● **PROBLEM REQUIREMENTS**
Rewrite the text of the items below, replacing "窑长" with "窑体长度" and leaving everything else unchanged. Leave the pictures out of your answer.

---

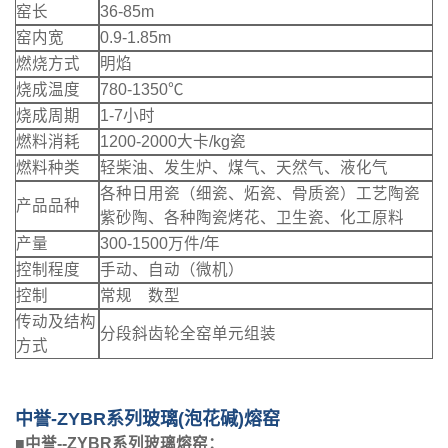
窑长
36-85m
窑内宽
0.9-1.85m
燃烧方式
明焰
烧成温度
780-1350℃
烧成周期
1-7小时
燃料消耗
1200-2000大卡/kg瓷
燃料种类
轻柴油、发生炉、煤气、天然气、液化气
各种日用瓷（细瓷、炻瓷、骨质瓷）工艺陶瓷
产品品种
紫砂陶、各种陶瓷烤花、卫生瓷、化工原料
产量
300-1500万件/年
控制程度
手动、自动（微机）
控制
常规 数型
传动及结构
分段斜齿轮全窑单元组装
方式
中誉-ZYBR系列玻璃(泡花碱)熔窑
■
中誉--ZYBR系列玻璃熔窑：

---

● **EXERCISE RESULT**
窑体长度
36-85m
窑内宽
0.9-1.85m
燃烧方式
明焰
烧成温度
780-1350℃
烧成周期
1-7小时
燃料消耗
1200-2000大卡/kg瓷
燃料种类
轻柴油、发生炉、煤气、天然气、液化气
各种日用瓷（细瓷、炻瓷、骨质瓷）工艺陶瓷
产品品种
紫砂陶、各种陶瓷烤花、卫生瓷、化工原料
产量
300-1500万件/年
控制程度
手动、自动（微机）
控制
常规 数型
传动及结构
分段斜齿轮全窑单元组装
方式
中誉-ZYBR系列玻璃(泡花碱)熔窑
■
中誉--ZYBR系列玻璃熔窑：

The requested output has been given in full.